In short, a common theme found in many analyses of the Northern Church during the Civil War era is that of the Puritan and Calvinistic notion of Providence, i.e., the belief that God had a special plan for America, and that the United States, and the North in particular, was the crucible of that hope. This understanding was not unique to white Protestants. In Frederick Douglass’ Civil War: Keeping Faith in Jubilee (1989), David W. Blight shows that Douglass also echoed this belief.[24] James H. Moorhead demonstrates in “Between Progress and Apocalypse,” that Postmillennial hope in the North, united with Republicanism, symbolized the marriage of the sacred and the secular in northern society.[25]

Southern Religion and the Civil War

Civil War historians have long pointed to pro-slavery views as central to southern religion of the Civil War era. In recent works, David Chesebrough (Clergy Dissent in the Old South, 1996) points to the Nat Turner rebellion and William Lloyd Garrison’s Liberator in 1831 as cementing the nexus of pro-slavery sentiment among southern Christians.[26] Goen identifies slavery as the principle issue which led Presbyterians, Methodists and Baptists to split North and South by 1845.[27] Genovese (The Slaveholders’ Dilemma: Freedom and Progress in Southern Conservative Thought, 1820-1860, 1992) provides irony, demonstrating that religious conservatives North and South were in agreement over most significant issues, other than slavery.[28]

Slavery was rooted in a religiously-oriented, sectionalist southern culture. In Southern Evangelicals and the Coming of the Civil War (2000), Edward R. Crowther examines the intellectual and cultural history of the white, antebellum South and weaves together the themes of religion molding culture and culture shaping religion. Religion and culture were mutually reinforcing, with religious sentiments paralleling states’ rights ideology, collectively resulting in separation, secession and Civil War.[29]

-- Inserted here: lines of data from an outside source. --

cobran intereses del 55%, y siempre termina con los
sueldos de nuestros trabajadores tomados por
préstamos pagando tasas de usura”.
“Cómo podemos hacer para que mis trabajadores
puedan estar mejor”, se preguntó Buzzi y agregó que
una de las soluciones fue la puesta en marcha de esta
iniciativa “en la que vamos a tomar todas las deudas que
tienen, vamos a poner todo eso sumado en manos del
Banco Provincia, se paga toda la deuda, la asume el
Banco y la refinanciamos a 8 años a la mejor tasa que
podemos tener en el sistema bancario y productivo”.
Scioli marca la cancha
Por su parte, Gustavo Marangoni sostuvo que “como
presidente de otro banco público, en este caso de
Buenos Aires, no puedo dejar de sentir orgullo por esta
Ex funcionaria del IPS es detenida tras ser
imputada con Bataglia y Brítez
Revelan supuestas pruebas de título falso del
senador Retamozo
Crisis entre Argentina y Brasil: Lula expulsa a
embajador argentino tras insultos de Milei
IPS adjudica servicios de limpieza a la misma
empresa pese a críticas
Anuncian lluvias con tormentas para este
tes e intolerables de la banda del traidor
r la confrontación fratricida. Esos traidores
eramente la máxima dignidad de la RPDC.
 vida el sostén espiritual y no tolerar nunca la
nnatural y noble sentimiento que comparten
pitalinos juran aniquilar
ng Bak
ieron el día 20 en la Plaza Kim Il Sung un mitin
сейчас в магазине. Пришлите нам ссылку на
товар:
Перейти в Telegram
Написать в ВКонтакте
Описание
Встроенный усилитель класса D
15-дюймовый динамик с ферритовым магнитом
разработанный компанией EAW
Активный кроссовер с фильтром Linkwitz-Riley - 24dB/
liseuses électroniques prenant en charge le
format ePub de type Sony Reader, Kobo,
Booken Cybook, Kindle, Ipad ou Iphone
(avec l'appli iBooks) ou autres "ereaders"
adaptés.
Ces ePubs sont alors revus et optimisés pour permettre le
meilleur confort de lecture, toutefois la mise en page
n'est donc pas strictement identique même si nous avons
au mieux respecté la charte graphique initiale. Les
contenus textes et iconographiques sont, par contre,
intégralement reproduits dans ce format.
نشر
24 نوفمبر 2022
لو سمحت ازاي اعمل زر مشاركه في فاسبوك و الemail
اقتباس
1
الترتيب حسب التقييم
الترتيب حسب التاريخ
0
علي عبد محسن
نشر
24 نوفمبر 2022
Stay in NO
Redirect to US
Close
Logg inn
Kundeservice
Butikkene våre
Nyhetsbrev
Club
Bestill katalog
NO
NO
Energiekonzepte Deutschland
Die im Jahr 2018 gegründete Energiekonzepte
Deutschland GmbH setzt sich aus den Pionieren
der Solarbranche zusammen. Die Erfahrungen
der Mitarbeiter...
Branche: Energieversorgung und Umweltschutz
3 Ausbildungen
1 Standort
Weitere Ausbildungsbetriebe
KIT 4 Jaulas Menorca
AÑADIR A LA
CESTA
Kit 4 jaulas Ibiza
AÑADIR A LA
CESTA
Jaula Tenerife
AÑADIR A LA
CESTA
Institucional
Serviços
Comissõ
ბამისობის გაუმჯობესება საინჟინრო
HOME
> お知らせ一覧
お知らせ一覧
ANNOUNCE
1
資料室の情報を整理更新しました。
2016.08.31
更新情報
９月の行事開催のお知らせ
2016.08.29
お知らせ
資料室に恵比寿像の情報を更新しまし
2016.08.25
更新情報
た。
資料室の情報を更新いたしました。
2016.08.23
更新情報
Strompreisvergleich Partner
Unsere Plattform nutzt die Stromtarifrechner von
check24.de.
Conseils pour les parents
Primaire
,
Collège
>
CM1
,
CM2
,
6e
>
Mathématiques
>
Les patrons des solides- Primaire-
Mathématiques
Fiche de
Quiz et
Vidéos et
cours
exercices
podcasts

Modern historians differ somewhat on the relationship between religion and southern sectionalism, however. Some historians focus on sectionalism defining religion. Christine Leigh Heyrman, in Southern Cross: The Beginnings of the Bible Belt (1997), utilizing journals of late 18th and early 19th century Baptist and Methodist ministers, concludes that religious leaders accommodated slavery in order to gain ground in the South.[30]

In Baptized in Blood: The Religion of the Lost Cause (1980), Charles Reagan Wilson concludes that by the antebellum era, southern religion had embraced the South and its customs as holy. Defeat in the Civil War led to the creation of a civil religion (the Lost Cause) based on antebellum culture and incorporated into southern evangelical churches.[31] Mark Noll, in “The Bible and Slavery” (Religion and the American Civil War) meanwhile argues that inherent southern racism provided the framework within which southern Christians were immersed. The pro-slavery biblical exegesis that emerged served to accommodate and legitimize culture.[32]

On the other hand, Mitchell Snay, in Gospel of Disunion: Religion and Separatism in the Antebellum South (1993), argues that southern religion helped shape antebellum southern separatism by transferring the caretaking of southern evangelical ideals onto the culture, in the process creating a moral consensus for slavery. The denominational schisms legitimized the emergence of southern nationalism. From that point onward into the war years, the churches reinforced and sustained nationalistic fervor.[33]